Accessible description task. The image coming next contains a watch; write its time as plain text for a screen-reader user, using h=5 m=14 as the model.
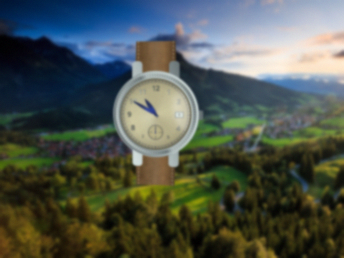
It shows h=10 m=50
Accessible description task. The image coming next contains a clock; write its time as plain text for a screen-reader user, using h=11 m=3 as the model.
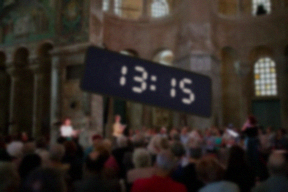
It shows h=13 m=15
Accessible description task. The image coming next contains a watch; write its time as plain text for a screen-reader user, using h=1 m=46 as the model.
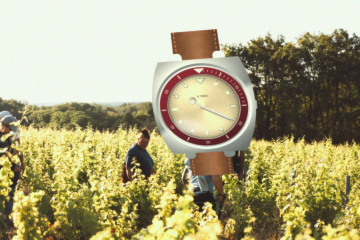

-.-.-

◆ GIVEN EXERCISE
Rewrite the items from the line that has "m=3 as the model." through the end of the items, swapping "plain text" for "simple words" and changing nothing else. Leave the pictures out.

◆ COMPLETE ANSWER
Accessible description task. The image coming next contains a clock; write its time as simple words for a screen-reader user, using h=11 m=3 as the model.
It shows h=13 m=15
Accessible description task. The image coming next contains a watch; write its time as simple words for a screen-reader user, using h=1 m=46 as the model.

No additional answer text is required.